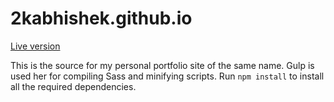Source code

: # 2kabhishek.github.io

[Live version](https://2kabhishek.github.io)

This is the source for my personal portfolio site of the same name.
Gulp is used her for compiling Sass and minifying scripts.
Run `npm install` to install all the required dependencies.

◆ **Work instruction**: Write out the records above again word for word, leaving out the pictures.

◆ **Completed task**:
Source code

: # 2kabhishek.github.io

[Live version](https://2kabhishek.github.io)

This is the source for my personal portfolio site of the same name.
Gulp is used her for compiling Sass and minifying scripts.
Run `npm install` to install all the required dependencies.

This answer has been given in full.